The other day, as it was raining and I was driving to meet a friend for coffee, I saw the nice homeless man down the street talking to a sheriff's officer. I pondered the possible scenario. Could it be Option 1 - a friendly conversation in which the officer was inviting him to get in his car so he could take him to a shelter or get a bite to eat since it was raining? Or could it be Option 2 -- the officer running him off since it's probably against the law for him to stand there and ask for help? And since it was probably Option 2, should I bring him some food and give him one of my umbrellas? But since the officer was there, I decided to wait and see if he was still around when I finished with coffee.
About that time on the radio, NPR started interviewing folks in Haiti, and I got all sad and started to think about how I could better help the Haitians. One would probably have to live off the grid these days to escape the news. Whether you've shed some tears like I have to/from work this past week after listening to NPR, you've watched the news while eating dinner, or you've scoured the headlines online during breaks at work, folks across the world have bonded together in love and support of the Haitians during this tragic time. I've overheard staff at work express their desire to go to Haiti to help. I've had friends on Facebook dedicate countless statuses to give out suggestions for NGOs to donate to. Everywhere you turn, someone has an idea for helping. But even though I'm fortunate enough to be able to donate a little cash to help, it still doesn't feel like enough.
This feeling as though it's not enough reminded me of when I lived in India. I saw incredibly tragic things each time I left our home, which is often the nature of living in the Third World. I experienced many difficult emotions on a daily basis including sadness, frustration, fear, anger, concern and heartbreak. Beggars - whether they were children, the disabled, or even the occasional dowry burn victim - knocked on our car window at every stoplight to beg for a few rupees. Knowing that giving money directly to the beggars wasn't the best way to help, we tried giving things like juice boxes, fruit or pens. That never felt like enough. But, nothing ever really felt like enough.
One day I asked my Indian friend and colleague, Arfeen, for advice about how he felt I could help the most (since we couldn't possibly adopt every child or animal on the street!). After thinking for a few minutes, he finally said, "Mandy, you just have to do one thing. A wise uncle once told me that one of the best ways to help others is to take good care of your own."

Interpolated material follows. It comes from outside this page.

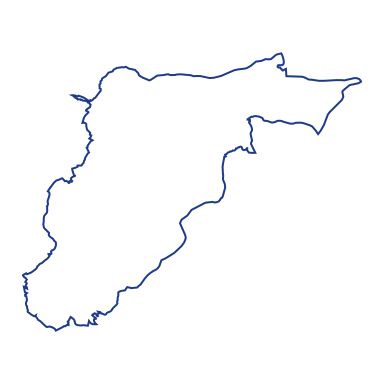 Magherani, Mures, Romania (Equal Earth projection)
{"feature_id": "2599482B35155087466971", "entity_name": "Magherani", "entity_type": "district", "adm_level": 2, "iso_a3": "ROU", "parent_name": "Romania", "parent_adm1": "Mures", "projection": "equal_earth", "projection_center": [24.936, 46.581], "detail": "fine", "context": "isolated", "style": "outline", "palette": "blue", "viewbox_px": 384, "rotation_deg": 0, "n_neighbors": 0, "source": "geoboundaries", "source_scale": "gbopen_adm2", "svg_char_len": 5737}
<svg xmlns="http://www.w3.org/2000/svg" viewBox="0 0 384 384"><path d="M117.6,298.2L118.3,295.6L118.3,292.4L118.9,291.8L121.1,291.0L125.1,290.3L127.0,287.3L127.4,287.1L131.4,288.1L137.2,287.5L138.6,286.0L140.6,284.5L144.8,278.5L147.7,275.2L149.8,273.4L153.2,271.0L154.7,270.4L156.6,269.2L158.0,267.9L159.4,266.0L161.4,260.2L165.5,258.4L174.4,252.8L181.6,246.0L184.1,242.5L185.7,238.5L185.6,236.5L185.0,234.6L180.0,223.3L181.0,220.8L181.9,219.4L187.3,215.6L191.5,209.9L205.4,202.7L212.5,201.9L214.6,202.5L217.1,202.1L219.0,201.2L219.8,200.2L221.0,198.2L221.5,198.1L222.6,196.9L225.2,187.6L224.8,184.0L223.2,180.1L223.0,179.0L223.2,175.3L222.9,173.5L222.6,166.6L223.0,163.7L224.2,157.6L224.1,157.1L224.3,156.8L224.8,156.9L225.8,156.4L225.3,155.6L225.5,155.2L225.2,154.6L226.4,154.2L227.8,152.6L229.3,152.1L229.9,151.5L230.3,151.4L230.9,151.6L232.2,151.0L232.6,150.5L234.2,150.5L234.9,150.3L235.7,149.4L235.9,148.5L237.1,148.4L238.3,147.3L239.1,147.3L239.3,147.0L240.5,146.6L241.3,146.9L242.0,147.8L242.3,149.1L242.7,149.6L243.9,150.1L245.5,149.8L247.1,148.1L247.3,148.2L247.1,150.0L247.7,151.1L249.0,152.6L252.1,152.9L255.3,152.8L251.0,143.9L251.3,142.1L252.1,140.8L250.7,134.6L250.6,133.2L252.0,130.3L251.9,128.4L251.4,126.7L250.6,125.0L249.1,122.8L249.1,122.6L249.5,122.3L249.1,121.0L249.2,120.7L249.8,121.5L250.0,121.4L249.9,119.7L249.6,119.5L247.5,119.6L247.5,119.3L251.4,116.7L252.6,116.9L253.9,116.2L256.1,116.1L259.8,116.8L262.5,118.1L263.1,119.6L263.8,120.4L265.2,120.9L267.0,120.9L271.9,122.6L273.4,122.4L275.3,122.0L276.1,121.4L277.9,120.8L280.2,120.8L281.6,121.0L283.2,121.7L290.0,123.6L293.0,123.7L295.7,122.8L298.5,122.7L301.2,122.7L303.9,123.3L309.6,125.2L312.1,126.4L315.6,130.4L318.1,134.1L320.8,130.5L323.9,125.0L327.9,114.5L329.5,112.3L342.0,99.8L343.3,96.7L342.9,94.4L342.4,92.7L342.5,91.2L344.5,89.3L349.4,85.3L351.1,84.7L353.6,84.3L358.7,83.1L361.0,81.7L360.5,80.4L359.1,79.0L356.5,78.1L354.3,78.1L344.3,80.4L341.8,80.1L336.9,80.1L324.1,80.8L319.0,80.8L312.4,79.8L308.7,79.5L304.2,77.3L301.9,76.7L286.4,76.2L285.9,68.9L284.2,69.7L283.9,70.1L282.8,70.5L282.0,70.0L281.5,69.3L281.4,68.8L280.9,68.6L280.1,67.6L278.6,67.6L277.6,66.8L277.8,65.6L278.2,65.2L281.0,65.2L282.8,64.8L283.4,64.0L283.7,63.2L283.8,61.6L283.5,59.5L282.5,56.0L281.3,53.4L276.7,54.5L275.7,55.1L271.1,59.0L268.9,59.4L265.7,59.1L261.3,60.9L256.0,61.6L250.7,65.9L247.0,68.0L245.4,68.5L237.6,69.5L233.8,70.4L221.2,75.9L213.6,77.8L209.4,78.0L200.5,76.1L197.1,76.0L193.5,76.2L190.7,75.2L180.9,74.3L176.5,74.5L175.0,75.0L170.6,75.1L168.0,74.2L163.1,75.1L157.2,75.6L150.8,79.8L149.3,80.4L142.9,77.7L139.0,75.4L138.2,73.1L135.0,69.9L128.9,68.6L125.9,66.8L124.6,67.2L123.3,67.4L121.9,67.2L116.7,68.0L113.6,69.7L112.6,71.4L108.4,72.7L105.9,76.1L102.5,78.2L102.0,79.0L101.8,80.2L100.5,81.3L100.6,83.4L99.5,84.5L99.6,86.2L99.6,88.3L100.8,89.1L100.6,91.0L99.5,92.1L95.4,97.6L94.4,98.3L93.9,98.3L92.4,100.2L91.6,100.5L90.5,100.2L90.4,101.1L89.6,101.3L83.3,97.4L80.1,96.2L78.4,95.7L77.6,96.5L75.2,95.5L73.1,95.2L72.2,95.3L73.6,96.0L74.6,97.3L76.9,98.6L77.7,99.5L78.7,99.2L79.8,99.5L80.5,99.4L80.8,99.9L81.7,99.7L82.7,100.6L83.7,100.6L84.8,100.9L86.3,100.9L86.9,101.1L87.4,101.8L87.6,102.4L88.8,102.8L89.5,103.4L89.7,103.9L90.6,104.6L90.0,107.1L86.5,109.5L86.0,110.6L88.3,111.9L88.4,112.4L85.3,115.5L84.0,117.7L82.4,122.9L84.3,122.7L85.5,123.3L86.1,123.9L86.3,124.7L86.3,126.2L87.0,129.6L90.2,132.8L89.8,134.5L90.2,135.0L91.3,135.4L90.5,137.4L89.3,138.6L92.5,140.3L90.6,141.4L87.5,145.9L87.6,147.2L86.7,147.7L89.0,152.6L87.8,153.4L85.6,157.1L84.9,158.4L84.9,159.6L84.1,160.7L83.5,163.0L82.2,164.3L81.8,165.2L81.5,165.5L77.6,165.5L77.5,166.8L75.0,167.9L72.2,168.6L72.4,170.4L74.0,175.3L74.7,175.4L75.0,175.8L74.8,176.1L72.5,176.9L71.1,178.1L71.0,178.8L71.2,179.8L71.8,180.7L72.2,181.0L71.7,181.8L70.3,181.6L69.8,181.1L69.5,181.3L69.3,182.9L68.8,183.0L67.5,181.6L66.4,180.9L64.9,181.2L62.5,178.4L61.7,178.4L58.5,179.9L56.3,180.5L53.7,183.0L50.0,188.0L47.8,191.3L49.0,192.2L49.6,193.6L49.5,194.6L49.0,196.8L47.6,201.0L48.0,204.2L47.7,205.2L46.9,206.3L47.2,206.8L47.1,209.2L47.3,210.6L46.8,212.8L44.3,215.7L43.8,217.7L43.7,221.8L43.3,224.2L43.9,227.5L44.3,228.2L49.1,233.0L48.8,234.4L48.9,235.3L49.3,236.0L50.6,237.2L52.7,238.6L54.5,241.1L55.4,241.7L55.9,242.7L56.0,244.3L55.8,246.0L54.6,248.8L53.3,249.9L51.7,250.5L51.3,250.9L51.0,251.8L51.4,252.5L51.3,253.8L48.5,254.1L48.9,255.0L49.8,255.1L49.4,256.2L48.3,257.6L47.5,258.5L43.7,261.4L42.5,262.6L41.4,263.3L39.7,264.0L38.2,265.7L37.4,266.2L36.7,268.1L35.0,269.8L31.0,272.6L27.0,274.2L26.1,273.3L23.0,275.1L23.3,276.0L24.0,276.9L26.0,278.4L26.8,279.5L25.3,281.9L26.5,283.0L26.8,283.5L25.3,286.2L26.8,287.2L27.1,288.6L23.9,286.9L24.9,292.1L27.0,293.1L25.6,294.5L25.1,294.6L25.2,295.9L26.3,296.2L27.0,300.1L25.9,302.9L26.2,305.2L27.0,306.4L27.2,308.3L27.9,310.3L27.6,311.5L27.8,312.0L29.7,313.3L31.1,314.5L34.2,316.3L35.8,315.3L35.6,316.0L38.2,319.9L40.2,321.1L46.1,326.7L47.3,327.0L49.6,326.5L52.2,327.3L54.7,328.7L55.8,330.6L62.3,327.3L64.1,326.1L65.1,326.3L66.8,325.0L68.6,325.1L68.7,324.9L67.9,324.0L68.2,323.2L68.6,322.9L68.6,322.7L67.7,321.9L67.7,321.6L68.6,320.8L70.6,317.0L72.4,318.2L73.9,319.5L74.7,321.2L74.8,322.2L75.4,323.8L76.2,324.6L78.0,325.2L80.7,325.5L83.3,325.2L87.9,325.7L89.0,321.0L89.9,322.4L90.9,323.3L92.2,324.1L94.4,324.3L96.3,324.2L95.2,323.1L94.4,322.0L94.0,321.0L93.9,319.8L94.1,319.3L94.9,318.9L95.9,318.8L96.0,318.4L92.2,315.3L92.5,314.6L94.5,313.4L94.7,313.7L95.7,313.6L96.7,315.5L97.4,316.2L97.7,316.2L98.0,316.0L97.4,315.1L97.2,314.4L98.9,313.4L98.0,311.7L100.4,312.2L101.3,313.6L102.1,313.5L104.5,314.7L105.2,314.7L105.7,314.5L107.2,312.7L110.5,311.4L111.6,310.2L112.9,308.2L116.8,304.5L117.4,303.2L117.1,301.7L117.7,299.8L117.6,298.2Z" fill="none" stroke="#1e3a8a" stroke-width="2"/></svg>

I thought about what he said for a few days, and then I started to think about my life in India and whether I was taking good care of my own and whether I could do more. So, I considered the folks we interacted with each day and set out to help my own. Whether it was tutoring our maid's daughter in math or ensuring fair wages for my staff at work, I did what I could to help more. Many things I probably did naturally, but since I was more consciously aware of my actions and how I could help out more, going the extra mile seemed to make a difference. And though this didn't make me feel as if it was enough, it did feel better to know that I was doing what I could for my own.
And so while I was thinking about Haiti and how I can help out more, since it's next to impossible to physically be there to help out right now, I realized that I can continue to do one thing: I can make sure I'm taking good care of my own. As a whole, our country is much more fortunate than others. But there are so many people who need help in our own communities. And so if I define "my own," for me, it equals friends, family, colleagues and community. Here are some ideas (with minimal or zero budget impact) I came up with in terms of how I can better help my own:
- Make time, and find a place to volunteer.
- Keep some granola bars in the car to give to the homeless at the traffic lights, but no matter what, make eye contact and smile. Acknowledgment seems to go a long way if I can't help them out.
- Clean out the closet, and donate unused stuff to local nonprofit thrift stores (ex: Habitat for Humanity, Haven Hospice or Peaceful Paths) so that they can receive more revenue to fund their important causes.
- Go out of the way to make sure my friends and family know how much I love them and that they have support from me when they need it.
- Be friendly, smile and show the utmost respect to everyone I encounter each day, whether it be my colleagues, the grocery store's checkout clerks, other drivers, customer service representatives, or even waiters and baristas.
Some of the things on this list might be ways that I already help, but being more consciously aware of my actions might make me stretch a little further, which could make a bigger difference.
The Haitians certainly deserve all the love, donations, prayers and positive energy that we can send. But while the experts are there to do the work that many of us are unable to do, better helping our own seems to be a good way to spend our time. According to the World Bank, the world population is 6,692,030,277. If each person in the world could do one thing more each day to help his or her own, that would be 6,692,030,277 things. That seems like a lot of good and a lot of help.